Sunday, May 16, 2010
So I had a moment this morning where I finally understood Michael Jackson (umm, but not the whole sharing his bed with little boys thing). I understood The crazy woman who made herself look like a cat. I understood anorexics who look in the mirror and see a fat person.
I understood because I looked in the mirror and didn't see reality.
I looked in the mirror this morning before I got in the shower and I saw a 300 pound woman looking back. I know rationally that I don't look like that anymore--even before the tummy tuck. But that's truly what I saw. It's hard to explain. It's not that I looked at my very swollen (even more so than the day after surgery) abdomen and felt chubby. I literally saw myself as I was 18 months ago. Even after I put the binder back on and got dressed, I felt fat. Not bloated or swollen or something temporary. I felt (and saw reflected back at me) morbid obesity.

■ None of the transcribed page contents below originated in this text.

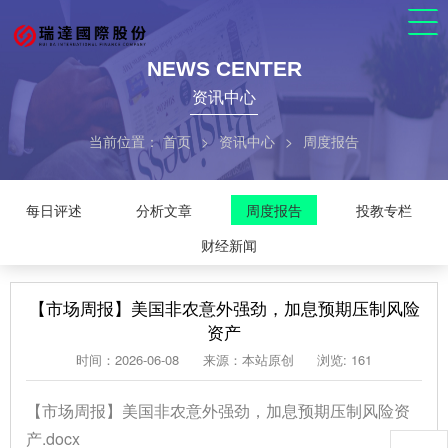
NEWS CENTER
资讯中心
当前位置：
首页
>
资讯中心
>
周度报告
每日评述
分析文章
周度报告
投教专栏
财经新闻
【市场周报】美国非农意外强劲，加息预期压制风险
资产
时间：2026-06-08
来源：本站原创
浏览: 161
【市场周报】美国非农意外强劲，加息预期压制风险资
产.docx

In that moment I understood why someone would get plastic surgery after plastic surgery even if it made them look freakier and freakier. I completely understood how an anorexic could look at their skeletal frame and think they needed to drop a few more pounds.
Now don't get overly concerned, internets. I like food way too much to become anorexic. I was whining and complaining about not being able to eat for 24 hours when I had the tummy tuck. And I don't really see bulimia as an option because vomiting isn't my cup of tea. And finances preclude me from repeated plastic surgery.
But it scares me because I can see how people who do do those things start down that path.
I don't think I have Body Dysmorphic Disorder--I don't obsess for hours a day about it or hide out or any of the really crazy things listed on that link, and I know that what I saw in the mirror isn't reality. But I do constantly compare myself to others. If you know me in real life, you can pretty much be certain that I have checked you out. Scrutinized you. Tried to guess what size you might wear. Compared myself to you. Don't worry--99.9% of the people I compare myself to come out way ahead of me. And I don't do it because I'm looking for flaws in you. I do it because I see you as a "normal," attractive person and I want to see how "abnormal" I am in comparison.
So, umm, yeah...I think I have issues.